* _APPLY WHAT YOU READ_:
[a] Copy the passage of the Selenium web scraping tutorial starting with "We will start" and going on through "web scraping process.".
[b] Continue the Selenium web scraping tutorial from the point at which it ends.

* _SELECTED TEXT_:

+++++

We will start by importing the necessary libraries to build our web scraping workflow. ***chromedriver_binary*** sets up ***ChromeDriver*** for seamless browser automation with ***Selenium***, while ***BeautifulSoup*** helps parse and extract meaningful data from HTML content. Finally, ***pandas*** is used to structure and manage the scraped data in a tabular format, making it easy to analyze or export. These libraries form the core of an efficient and streamlined web scraping process.

In [None]:
import chromedriver_binary 
from bs4 import BeautifulSoup
import pandas as pd

Next, we will configure ***selenium*** for automating browser for web scraping, While the ***webdriver*** and related classes from ***Selenium*** do the actual work of controlling the browser, ***Service*** defines to which path the ChromeDriver executable will be installed. Here, we employ the ***webdriver_manager*** to manage our ***ChromeDriver*** version and ***WebDriverWait*** with the help of ***expected_conditions*** to deal with dynamic web content later. It initializes the ***WebDriver*** using the ***chrome_driver_path*** and does a test by visiting the ***Videos*** section of the ***GeeksforGeeks YouTube channel*** and confirming with the title of the website. This makes it easy to navigate and interact with dynamic contents on YouTube.

In [49]:
from selenium import webdriver
from selenium.webdriver.chrome.service import Service
from selenium.webdriver.common.by import By
from selenium.webdriver.support.ui import WebDriverWait
from selenium.webdriver.support import expected_conditions as EC
from webdriver_manager.chrome import ChromeDriverManager

# Correct path to ChromeDriver executable
chrome_driver_path = #Your ChromeDriver Path
service = Service(chrome_driver_path)

# Initialize the WebDriver
driver = webdriver.Chrome(service=service)

# Test the setup
driver.get("https://www.youtube.com/@GeeksforGeeksVideos/videos")
print(driver.title)

GeeksforGeeks - YouTube


The ***driver.page_source*** command returns the ***HTML*** source code of the current page displayed in the browser controlled by ***Selenium***. This is especially useful for web scraping, because as it will print the entire structure of the ***DOM*** at the moment the command is called, so long as it can get the dynamic content rendered in a Javascript application.

In your context, ***driver.page_source*** will return the ***HTML*** of the ***YouTube page*** at the ***Videos*** section of the GeeksforGeeks channel. The ***HTML*** can then be fed into a parsing library like ***BeautifulSoup*** to extract specific pieces of data like ***video titles***, ***views***, or upload ***dates***. This is an important step towards going from browser automation to actually scraping the data.

+++++

* _RECORDED DATA_:
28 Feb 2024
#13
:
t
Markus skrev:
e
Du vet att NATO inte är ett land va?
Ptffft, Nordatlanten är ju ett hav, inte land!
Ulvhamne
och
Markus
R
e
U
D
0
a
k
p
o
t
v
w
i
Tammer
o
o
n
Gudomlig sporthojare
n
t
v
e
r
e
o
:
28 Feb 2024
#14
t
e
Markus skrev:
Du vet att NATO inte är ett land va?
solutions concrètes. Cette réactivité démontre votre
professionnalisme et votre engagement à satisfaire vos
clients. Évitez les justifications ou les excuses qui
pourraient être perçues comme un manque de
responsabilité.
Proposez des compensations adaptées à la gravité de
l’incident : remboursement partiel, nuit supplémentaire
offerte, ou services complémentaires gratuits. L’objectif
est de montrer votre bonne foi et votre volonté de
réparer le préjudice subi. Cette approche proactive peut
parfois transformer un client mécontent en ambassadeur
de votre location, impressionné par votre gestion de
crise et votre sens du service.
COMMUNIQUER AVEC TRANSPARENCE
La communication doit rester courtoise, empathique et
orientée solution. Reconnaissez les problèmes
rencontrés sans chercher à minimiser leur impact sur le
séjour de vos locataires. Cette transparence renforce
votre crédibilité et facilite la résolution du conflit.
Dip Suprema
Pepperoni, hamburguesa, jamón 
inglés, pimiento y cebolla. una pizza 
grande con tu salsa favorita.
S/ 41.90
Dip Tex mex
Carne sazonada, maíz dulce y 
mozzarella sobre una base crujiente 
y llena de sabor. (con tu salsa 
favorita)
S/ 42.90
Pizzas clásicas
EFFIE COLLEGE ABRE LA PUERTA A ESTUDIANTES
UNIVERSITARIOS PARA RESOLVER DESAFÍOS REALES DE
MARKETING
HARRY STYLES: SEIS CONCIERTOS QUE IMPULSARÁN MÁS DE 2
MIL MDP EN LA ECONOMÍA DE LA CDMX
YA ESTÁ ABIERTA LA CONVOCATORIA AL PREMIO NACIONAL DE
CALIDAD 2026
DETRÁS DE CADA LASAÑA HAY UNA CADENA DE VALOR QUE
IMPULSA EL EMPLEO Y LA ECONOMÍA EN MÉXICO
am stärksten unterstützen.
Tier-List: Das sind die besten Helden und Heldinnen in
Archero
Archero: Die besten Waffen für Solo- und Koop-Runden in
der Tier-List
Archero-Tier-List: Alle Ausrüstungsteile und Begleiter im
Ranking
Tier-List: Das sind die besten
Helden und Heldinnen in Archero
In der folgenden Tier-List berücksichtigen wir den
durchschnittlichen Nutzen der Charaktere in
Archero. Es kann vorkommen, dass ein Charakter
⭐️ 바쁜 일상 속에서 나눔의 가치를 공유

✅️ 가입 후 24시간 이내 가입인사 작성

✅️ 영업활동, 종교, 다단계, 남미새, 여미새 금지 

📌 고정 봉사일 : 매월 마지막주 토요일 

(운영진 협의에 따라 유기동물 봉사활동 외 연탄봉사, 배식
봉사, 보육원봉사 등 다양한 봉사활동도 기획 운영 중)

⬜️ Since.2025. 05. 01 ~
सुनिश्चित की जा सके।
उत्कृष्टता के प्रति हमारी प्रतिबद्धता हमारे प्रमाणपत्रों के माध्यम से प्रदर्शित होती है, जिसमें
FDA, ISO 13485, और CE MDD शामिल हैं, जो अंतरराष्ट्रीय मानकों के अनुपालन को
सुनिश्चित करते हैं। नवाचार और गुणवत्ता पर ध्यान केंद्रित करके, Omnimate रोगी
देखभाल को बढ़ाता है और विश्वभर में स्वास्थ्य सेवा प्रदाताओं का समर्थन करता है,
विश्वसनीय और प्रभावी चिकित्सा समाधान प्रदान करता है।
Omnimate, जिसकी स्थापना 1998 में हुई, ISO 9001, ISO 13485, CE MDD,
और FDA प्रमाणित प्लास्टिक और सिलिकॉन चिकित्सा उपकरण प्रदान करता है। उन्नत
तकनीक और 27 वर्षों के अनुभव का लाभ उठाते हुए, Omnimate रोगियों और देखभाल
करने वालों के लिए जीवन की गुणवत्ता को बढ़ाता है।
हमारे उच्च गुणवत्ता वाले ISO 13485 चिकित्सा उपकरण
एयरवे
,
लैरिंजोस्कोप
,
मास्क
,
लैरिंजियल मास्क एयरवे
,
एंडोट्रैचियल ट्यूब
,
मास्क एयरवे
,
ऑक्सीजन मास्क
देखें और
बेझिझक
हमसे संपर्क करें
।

+++++

* _RESULTS FOR EACH TASK_:
[a]
We will start by importing the necessary libraries to build our web scraping workflow. ***chromedriver_binary*** sets up ***ChromeDriver*** for seamless browser automation with ***Selenium***, while ***BeautifulSoup*** helps parse and extract meaningful data from HTML content. Finally, ***pandas*** is used to structure and manage the scraped data in a tabular format, making it easy to analyze or export. These libraries form the core of an efficient and streamlined web scraping process.

[b]
In [None]:
driver.page_source

The command ***soup = BeautifulSoup(driver.page_source, "html.parser")*** extracts the **HTML*** source received by ***Selenium*** through ***driver.page_source***. Here’s what it does:

1. **HTML Parsing:** The raw HTML from the browser is parsed using the BeautifulSoup library, which converts it into a more structured form that is easier to access and search through.

2. **Parser Specification:** The “html.parser" argument uses the built-in Python HTML parser. It is fast, does not require extra dependencies, but can use lxml or html5lib in more complicated possibilities.

3. **Purpose:** This process turns the HTML string into a BeautifulSoup object, saved in soup. This object lets you search for specific tags or attributes or text content efficiently with methods such as. find() or. find_all().

Here, soup will contain the structured HTML of the GeeksforGeeks YouTube "Videos" page which we will scrape for important elements such as video titles, links, views, or dates.

In [118]:
soup = BeautifulSoup(driver.page_source, "html.parser")

The below code snippet efficiently scrapes video details from a YouTube page using BeautifulSoup and organizes them into a list for further processing. Here's a concise breakdown of its functionality:

1. **Initialize Data Storage:** The ***data*** list is created to store scraped information for each video as a list of details.

2. **Iterate Through Video Items:** The ***for sp in soup.find_all('ytd-rich-item-renderer')*** loop iterates over all video elements identified by the ***ytd-rich-item-renderer*** tag.

3. **Extract Video Details:**
a)- ***Title:*** Retrieved using the ***a*** tag with a specific class, extracting its text content.

b)- ***Video Link:*** Extracted from the href attribute of the same ***a*** tag.

c)- ***Views:*** Safely retrieved from the first ***span*** tag in the metadata block; defaults to ***None*** if unavailable.

d)- ***Date/Time:*** Retrieved similarly from the second ***span*** tag in the metadata block, handling missing data gracefully.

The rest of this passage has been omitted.